Percebendo que sua força não seria suficiente para outra coisa, resolvera escrever. Com folhas de papel deitadas no chão compartilhado. Levava a caneta com o mínimo de contato possível capaz de gerar algum texto no papel. Às vezes tinha sono e precisava dormir. Em outras quase se impacientava com seu branco e inoportuno camaleão que não queria sair da folha de papel e que não era particularmente rápido, embora forte - pensava quando desistia de empurrá-lo.

Depois de uma resma e o suspiro final tudo estava resolvido. Era esperar a comunicação olfativa chegar aos narizes menos insensíveis que seus donos. Seu camaleão teria alimento, tornar-se-ia carnívoro, ou melhor, carniceiro. Quando pensava que o processo já havia começado percebia com o maior imediatismo permitido a alguém em seu estado de decrepitude que pensar a desmentia, e que pensar em pensar a desmentia ainda mais. E desistia depois do terceiro meta-pensamento.

Quando seus prognósticos se concretizaram ela foi encontrada por vizinhos quase igualmente famintos. O frio os juntara na casa ao lado. Não era mais possível viver algum tipo de humanidade anterior. Algo como o amor ou o humor ou a ira eram sonhos nas frágeis mentes atraídas pelo cheiro que seus corpos podiam reconhecer. Era o mesmo cheiro que agora exalava de toda a terra, só que agora mais forte. Seus vizinhos mais vigorosos, que conseguiram se arrastar até a dona do camaleão, quase sentiram algo quase vivo e puseram-se a queimar os papéis semianotados com escrita mais suave já vista. Enquanto comiam carne (uma experiência fantástica depois de meses em que sonhavam com comida, em que iam a feira e catavam felizes os restos abundantes, em que viviam felizes em um estado que podia ser definido como a miséria), morriam todos na mesma fogueira que torrava uma quase carne já tóxica de alguém que não pudera salvar suas vidas.

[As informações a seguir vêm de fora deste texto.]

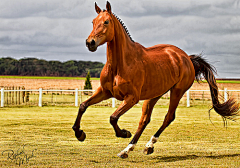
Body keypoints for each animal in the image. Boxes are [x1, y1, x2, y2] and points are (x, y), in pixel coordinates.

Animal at [72, 1, 239, 159]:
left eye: (106, 21)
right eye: (93, 21)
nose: (90, 42)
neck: (121, 64)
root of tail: (186, 58)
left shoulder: (131, 98)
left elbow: (113, 117)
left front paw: (124, 133)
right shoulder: (105, 92)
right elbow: (83, 106)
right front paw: (79, 133)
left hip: (177, 91)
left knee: (168, 117)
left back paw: (148, 146)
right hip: (154, 95)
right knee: (145, 120)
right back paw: (128, 150)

Sua tentativa final, transformar-se em alimento, doar-se antes de transmitir-lhes sua descoberta cabal falhara. De todo os restos de papel não queimados o mais contundente chegava aos olhos de um camaleão feito de luz que talvez pudesse ler as maiores letras escritas no alto da primeira folha: "As Possibilidades do Paradigma Vital Descartado e Conjecturas Relativas a Uma Nova Percepção Quanto aos Desaparecidos".